Forum Discussion
Powershell Deobsfuscation Ep.7
I was working on this and got stuck with Ep.7. Appreciate if anyone can assist with this Powershell de-obfuscation.
Step 1: I removed the splits accordingly and converted from hexadecimal
Step 2: Next, there was another set of splits to perform and ascii conversion. Ended up with the small snip of string at the bottom with a lot of (spaces and tabs) at the beginning. Basically empty spaces before coming to this short scripts.
I am not sure on how to move from here. Anyone can assist with this pls?
TillyCorless got it done. Could not deob it using CyberChef, used PowerShell commands to run the part that I can't deob earlier and saved the output in another txt file. I removed the IEX part from the script before execution. That worked for me!
7 Replies
- netcat
Silver III
While my lab for ep7 looks different:
The code you see can be implemented in python, not sure if CyberChef can handle the lengths.

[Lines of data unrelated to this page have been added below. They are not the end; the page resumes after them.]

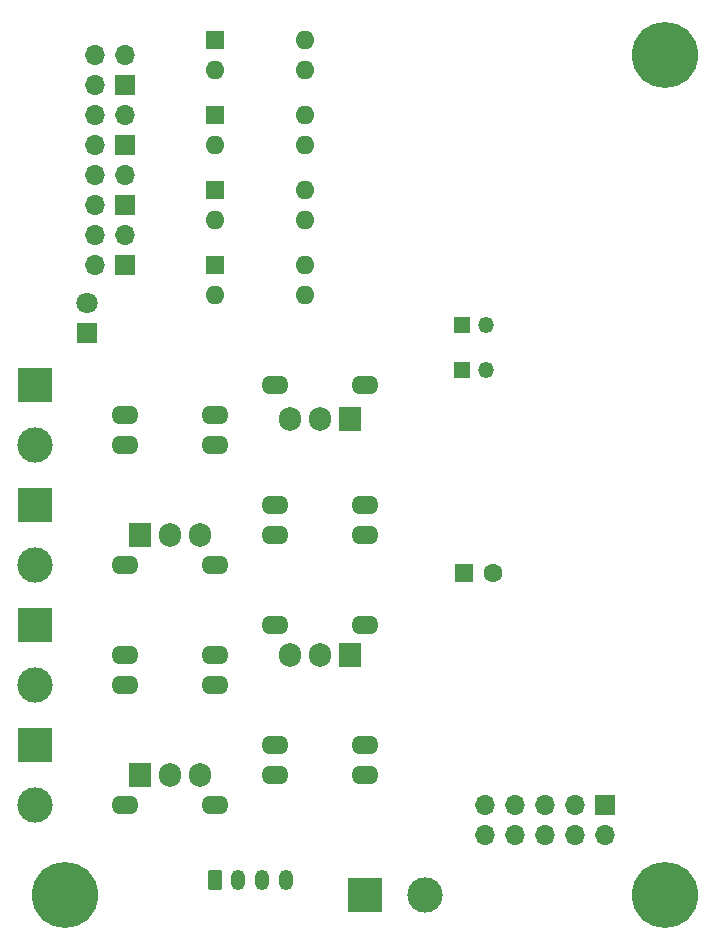
<source format=gbr>
%TF.GenerationSoftware,KiCad,Pcbnew,6.0.6*%
%TF.CreationDate,2022-09-05T11:32:40-04:00*%
%TF.ProjectId,mpio8,6d70696f-382e-46b6-9963-61645f706362,rev?*%
%TF.SameCoordinates,Original*%
%TF.FileFunction,Soldermask,Bot*%
%TF.FilePolarity,Negative*%
%FSLAX46Y46*%
G04 Gerber Fmt 4.6, Leading zero omitted, Abs format (unit mm)*
G04 Created by KiCad (PCBNEW 6.0.6) date 2022-09-05 11:32:40*
%MOMM*%
%LPD*%
G01*
G04 APERTURE LIST*
G04 Aperture macros list*
%AMRoundRect*
0 Rectangle with rounded corners*
0 $1 Rounding radius*
0 $2 $3 $4 $5 $6 $7 $8 $9 X,Y pos of 4 corners*
0 Add a 4 corners polygon primitive as box body*
4,1,4,$2,$3,$4,$5,$6,$7,$8,$9,$2,$3,0*
0 Add four circle primitives for the rounded corners*
1,1,$1+$1,$2,$3*
1,1,$1+$1,$4,$5*
1,1,$1+$1,$6,$7*
1,1,$1+$1,$8,$9*
0 Add four rect primitives between the rounded corners*
20,1,$1+$1,$2,$3,$4,$5,0*
20,1,$1+$1,$4,$5,$6,$7,0*
20,1,$1+$1,$6,$7,$8,$9,0*
20,1,$1+$1,$8,$9,$2,$3,0*%
G04 Aperture macros list end*
%ADD10R,1.800000X1.800000*%
%ADD11C,1.800000*%
%ADD12R,1.350000X1.350000*%
%ADD13O,1.350000X1.350000*%
%ADD14C,5.600000*%
%ADD15R,1.600000X1.600000*%
%ADD16C,1.600000*%
%ADD17R,1.700000X1.700000*%
%ADD18O,1.700000X1.700000*%
%ADD19R,3.000000X3.000000*%
%ADD20C,3.000000*%
%ADD21O,2.300000X1.600000*%
%ADD22O,1.600000X1.600000*%
%ADD23R,1.905000X2.000000*%
%ADD24O,1.905000X2.000000*%
%ADD25RoundRect,0.250000X-0.350000X-0.625000X0.350000X-0.625000X0.350000X0.625000X-0.350000X0.625000X0*%
%ADD26O,1.200000X1.750000*%
G04 APERTURE END LIST*
D10*
%TO.C,D5*%
X85725000Y-84455000D03*
D11*
X85725000Y-81915000D03*
%TD*%
D12*
%TO.C,JP12*%
X117475000Y-87630000D03*
D13*
X119475000Y-87630000D03*
%TD*%
D12*
%TO.C,JP11*%
X117475000Y-83820000D03*
D13*
X119475000Y-83820000D03*
%TD*%
D14*
%TO.C,H3*%
X83820000Y-132080000D03*
%TD*%
D15*
%TO.C,C1*%
X117592349Y-104775000D03*
D16*
X120092349Y-104775000D03*
%TD*%
D17*
%TO.C,J3*%
X129540000Y-124460000D03*
D18*
X129540000Y-127000000D03*
X127000000Y-124460000D03*
X127000000Y-127000000D03*
X124460000Y-124460000D03*
X124460000Y-127000000D03*
X121920000Y-124460000D03*
X121920000Y-127000000D03*
X119380000Y-124460000D03*
X119380000Y-127000000D03*
%TD*%
D14*
%TO.C,H1*%
X134620000Y-60960000D03*
%TD*%
D17*
%TO.C,J11*%
X88900000Y-63500000D03*
D18*
X86360000Y-63500000D03*
X88900000Y-60960000D03*
X86360000Y-60960000D03*
%TD*%
D17*
%TO.C,J9*%
X88900000Y-73660000D03*
D18*
X86360000Y-73660000D03*
X88900000Y-71120000D03*
X86360000Y-71120000D03*
%TD*%
D19*
%TO.C,J5*%
X81280000Y-109220000D03*
D20*
X81280000Y-114300000D03*
%TD*%
D21*
%TO.C,K2*%
X101600000Y-109220000D03*
X101600000Y-119380000D03*
X101600000Y-121920000D03*
X109220000Y-121920000D03*
X109220000Y-119380000D03*
X109220000Y-109220000D03*
%TD*%
D15*
%TO.C,U5*%
X96520000Y-72390000D03*
D22*
X96520000Y-74930000D03*
X104140000Y-74930000D03*
X104140000Y-72390000D03*
%TD*%
D23*
%TO.C,Q5*%
X90170000Y-101600000D03*
D24*
X92710000Y-101600000D03*
X95250000Y-101600000D03*
%TD*%
D15*
%TO.C,U7*%
X96520000Y-59690000D03*
D22*
X96520000Y-62230000D03*
X104140000Y-62230000D03*
X104140000Y-59690000D03*
%TD*%
D14*
%TO.C,H2*%
X134620000Y-132080000D03*
%TD*%
D23*
%TO.C,Q1*%
X90170000Y-121920000D03*
D24*
X92710000Y-121920000D03*
X95250000Y-121920000D03*
%TD*%
D21*
%TO.C,K3*%
X96520000Y-104140000D03*
X96520000Y-93980000D03*
X96520000Y-91440000D03*
X88900000Y-91440000D03*
X88900000Y-93980000D03*
X88900000Y-104140000D03*
%TD*%
%TO.C,K4*%
X101600000Y-88900000D03*
X101600000Y-99060000D03*
X101600000Y-101600000D03*
X109220000Y-101600000D03*
X109220000Y-99060000D03*
X109220000Y-88900000D03*
%TD*%
D25*
%TO.C,J2*%
X96520000Y-130810000D03*
D26*
X98520000Y-130810000D03*
X100520000Y-130810000D03*
X102520000Y-130810000D03*
%TD*%
D17*
%TO.C,J10*%
X88900000Y-68580000D03*
D18*
X86360000Y-68580000D03*
X88900000Y-66040000D03*
X86360000Y-66040000D03*
%TD*%
D17*
%TO.C,J8*%
X88900000Y-78740000D03*
D18*
X86360000Y-78740000D03*
X88900000Y-76200000D03*
X86360000Y-76200000D03*
%TD*%
D23*
%TO.C,Q3*%
X107950000Y-111760000D03*
D24*
X105410000Y-111760000D03*
X102870000Y-111760000D03*
%TD*%
D15*
%TO.C,U6*%
X96520000Y-66040000D03*
D22*
X96520000Y-68580000D03*
X104140000Y-68580000D03*
X104140000Y-66040000D03*
%TD*%
D21*
%TO.C,K1*%
X96520000Y-124460000D03*
X96520000Y-114300000D03*
X96520000Y-111760000D03*
X88900000Y-111760000D03*
X88900000Y-114300000D03*
X88900000Y-124460000D03*
%TD*%
D19*
%TO.C,J6*%
X81280000Y-99060000D03*
D20*
X81280000Y-104140000D03*
%TD*%
D15*
%TO.C,U4*%
X96520000Y-78740000D03*
D22*
X96520000Y-81280000D03*
X104140000Y-81280000D03*
X104140000Y-78740000D03*
%TD*%
D19*
%TO.C,J4*%
X81280000Y-119380000D03*
D20*
X81280000Y-124460000D03*
%TD*%
D19*
%TO.C,J7*%
X81280000Y-88900000D03*
D20*
X81280000Y-93980000D03*
%TD*%
D19*
%TO.C,J1*%
X109220000Y-132080000D03*
D20*
X114300000Y-132080000D03*
%TD*%
D23*
%TO.C,Q7*%
X107950000Y-91765000D03*
D24*
X105410000Y-91765000D03*
X102870000Y-91765000D03*
%TD*%
M02*

</source>
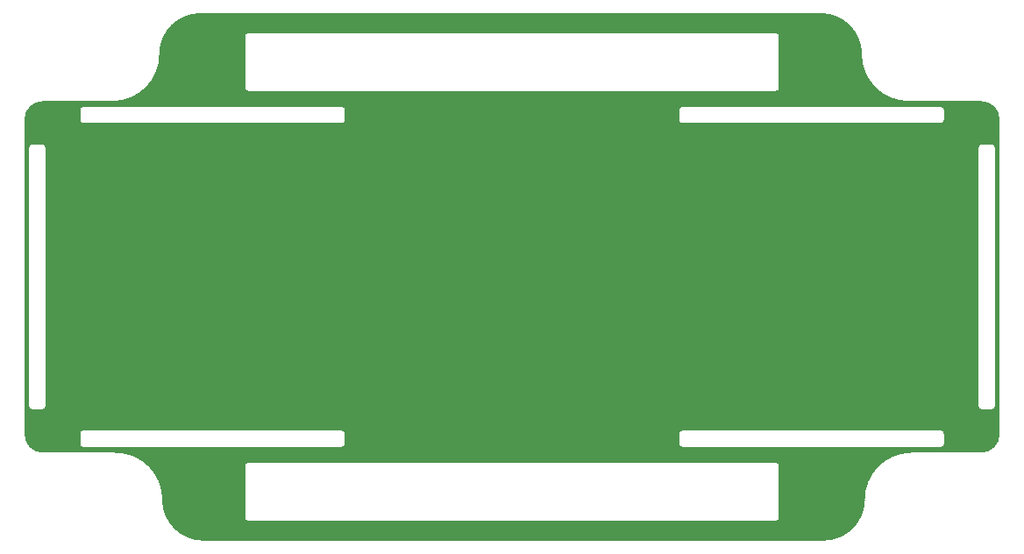
<source format=gtl>
G04 Layer: TopLayer*
G04 EasyEDA Pro v1.7.27, 2022-09-03 12:36:09*
G04 Gerber Generator version 0.3*
G04 Scale: 100 percent, Rotated: No, Reflected: No*
G04 Dimensions in millimeters*
G04 Leading zeros omitted, absolute positions, 3 integers and 3 decimals*
%FSLAX33Y33*%
%MOMM*%
%ADD999C,0.2032*%
G75*


G04 Copper Start*
G36*
G01X17527Y367D02*
G02X13644Y4170I0J3884D01*
G03X13654Y4251I-349J81D01*
G03X9106Y8851I-4600J0D01*
G01X9102Y8852D01*
G03X9000Y8867I-102J-343D01*
G01X2000D01*
G02X358Y10509I0J1642D01*
G01Y41008D01*
G02X2000Y42650I1642J-0D01*
G01X2001D01*
G01X8763Y42648D01*
G03X8882Y42668I0J358D01*
G03X13364Y47267I-118J4599D01*
G03X13359Y47330I-358J-0D01*
G02X17242Y51151I3883J-63D01*
G01X77173D01*
G02X81056Y47348I-0J-3884D01*
G03X81046Y47267I349J-81D01*
G03X85603Y42667I4600J0D01*
G01X85641Y42658D01*
G03X85725Y42648I84J348D01*
G01X92699Y42650D01*
G01X92700D01*
G02X94342Y41008I0J-1642D01*
G01Y10510D01*
G02X92700Y8868I-1642J0D01*
G01X92699D01*
G01X85937Y8870D01*
G03X85818Y8850I0J-358D01*
G03X81336Y4251I118J-4599D01*
G03X81341Y4188I358J0D01*
G02X77458Y367I-3883J63D01*
G01X17527D01*
G37*
%LPC*%
G36*
G01X72850Y43651D02*
G03X73208Y44009I0J358D01*
G01Y49009D01*
G03X72850Y49367I-358J0D01*
G01X21850D01*
G03X21492Y49009I0J-358D01*
G01Y44009D01*
G03X21850Y43651I358J0D01*
G01X72850D01*
G37*
G36*
G01X72850Y2151D02*
G03X73208Y2509I0J358D01*
G01Y7509D01*
G03X72850Y7867I-358J0D01*
G01X21850D01*
G03X21492Y7509I0J-358D01*
G01Y2509D01*
G03X21850Y2151I358J0D01*
G01X72850D01*
G37*
G36*
G01X92342Y13259D02*
G03X92700Y12901I358J0D01*
G01X93700D01*
G03X94058Y13259I0J358D01*
G01Y38259D01*
G03X93700Y38617I-358J0D01*
G01X92700D01*
G03X92342Y38259I0J-358D01*
G01Y13259D01*
G37*
G36*
G01X88775Y9265D02*
G03X89133Y9623I0J358D01*
G01Y10623D01*
G03X88775Y10981I-358J0D01*
G01X63775D01*
G03X63417Y10623I0J-358D01*
G01Y9623D01*
G03X63775Y9265I358J0D01*
G01X88775D01*
G37*
G36*
G01X30925Y9265D02*
G03X31283Y9623I0J358D01*
G01Y10623D01*
G03X30925Y10981I-358J0D01*
G01X5925D01*
G03X5567Y10623I0J-358D01*
G01Y9623D01*
G03X5925Y9265I358J0D01*
G01X30925D01*
G37*
G36*
G01X2000Y12901D02*
G03X2358Y13259I0J358D01*
G01Y38259D01*
G03X2000Y38617I-358J0D01*
G01X1000D01*
G03X642Y38259I0J-358D01*
G01Y13259D01*
G03X1000Y12901I358J0D01*
G01X2000D01*
G37*
G36*
G01X63417Y40895D02*
G03X63775Y40537I358J0D01*
G01X88775D01*
G03X89133Y40895I0J358D01*
G01Y41895D01*
G03X88775Y42253I-358J0D01*
G01X63775D01*
G03X63417Y41895I0J-358D01*
G01Y40895D01*
G37*
G36*
G01X5567Y40895D02*
G03X5925Y40537I358J0D01*
G01X30925D01*
G03X31283Y40895I0J358D01*
G01Y41895D01*
G03X30925Y42253I-358J0D01*
G01X5925D01*
G03X5567Y41895I0J-358D01*
G01Y40895D01*
G37*
%LPD*%
G54D999*
G01X17527Y367D02*
G02X13644Y4170I0J3884D01*
G03X13654Y4251I-349J81D01*
G03X9106Y8851I-4600J0D01*
G01X9102Y8852D01*
G03X9000Y8867I-102J-343D01*
G01X2000D01*
G02X358Y10509I0J1642D01*
G01Y41008D01*
G02X2000Y42650I1642J-0D01*
G01X2001D01*
G01X8763Y42648D01*
G03X8882Y42668I0J358D01*
G03X13364Y47267I-118J4599D01*
G03X13359Y47330I-358J-0D01*
G02X17242Y51151I3883J-63D01*
G01X77173D01*
G02X81056Y47348I-0J-3884D01*
G03X81046Y47267I349J-81D01*
G03X85603Y42667I4600J0D01*
G01X85641Y42658D01*
G03X85725Y42648I84J348D01*
G01X92699Y42650D01*
G01X92700D01*
G02X94342Y41008I0J-1642D01*
G01Y10510D01*
G02X92700Y8868I-1642J0D01*
G01X92699D01*
G01X85937Y8870D01*
G03X85818Y8850I0J-358D01*
G03X81336Y4251I118J-4599D01*
G03X81341Y4188I358J0D01*
G02X77458Y367I-3883J63D01*
G01X17527D01*
G01X72850Y43651D02*
G03X73208Y44009I0J358D01*
G01Y49009D01*
G03X72850Y49367I-358J0D01*
G01X21850D01*
G03X21492Y49009I0J-358D01*
G01Y44009D01*
G03X21850Y43651I358J0D01*
G01X72850D01*
G01X72850Y2151D02*
G03X73208Y2509I0J358D01*
G01Y7509D01*
G03X72850Y7867I-358J0D01*
G01X21850D01*
G03X21492Y7509I0J-358D01*
G01Y2509D01*
G03X21850Y2151I358J0D01*
G01X72850D01*
G01X92342Y13259D02*
G03X92700Y12901I358J0D01*
G01X93700D01*
G03X94058Y13259I0J358D01*
G01Y38259D01*
G03X93700Y38617I-358J0D01*
G01X92700D01*
G03X92342Y38259I0J-358D01*
G01Y13259D01*
G01X88775Y9265D02*
G03X89133Y9623I0J358D01*
G01Y10623D01*
G03X88775Y10981I-358J0D01*
G01X63775D01*
G03X63417Y10623I0J-358D01*
G01Y9623D01*
G03X63775Y9265I358J0D01*
G01X88775D01*
G01X30925Y9265D02*
G03X31283Y9623I0J358D01*
G01Y10623D01*
G03X30925Y10981I-358J0D01*
G01X5925D01*
G03X5567Y10623I0J-358D01*
G01Y9623D01*
G03X5925Y9265I358J0D01*
G01X30925D01*
G01X2000Y12901D02*
G03X2358Y13259I0J358D01*
G01Y38259D01*
G03X2000Y38617I-358J0D01*
G01X1000D01*
G03X642Y38259I0J-358D01*
G01Y13259D01*
G03X1000Y12901I358J0D01*
G01X2000D01*
G01X63417Y40895D02*
G03X63775Y40537I358J0D01*
G01X88775D01*
G03X89133Y40895I0J358D01*
G01Y41895D01*
G03X88775Y42253I-358J0D01*
G01X63775D01*
G03X63417Y41895I0J-358D01*
G01Y40895D01*
G01X5567Y40895D02*
G03X5925Y40537I358J0D01*
G01X30925D01*
G03X31283Y40895I0J358D01*
G01Y41895D01*
G03X30925Y42253I-358J0D01*
G01X5925D01*
G03X5567Y41895I0J-358D01*
G01Y40895D01*
G04 Copper End*

M02*

</source>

It's not the last example in https://en.wikipedia.org/wiki/Esoteric_programming_language while it looks similar. - netcat
Silver III
You noticed that it's not "empty", but tabs and spaces?
- PRABAKARANRAMAMURTHY
Bronze II
Yes. Tried converting them to 1s and 0s and from there used the binary conversion. It still did not work.
- PRABAKARANRAMAMURTHY
Bronze II
TillyCorless got it done. Could not deob it using CyberChef, used PowerShell commands to run the part that I can't deob earlier and saved the output in another txt file. I removed the IEX part from the script before execution. That worked for me!
- TillyCorless
Community Manager
Hi PRABAKARANRAMAMURTHY really glad you got there! ray96 does that help you?
- TillyCorless
Community Manager
Hi ray96 did you try the lab again? Any success?
- PRABAKARANRAMAMURTHY
Bronze II
Hi TillyCorless,
Tried a few times but no luck still. Is there any hints from your end?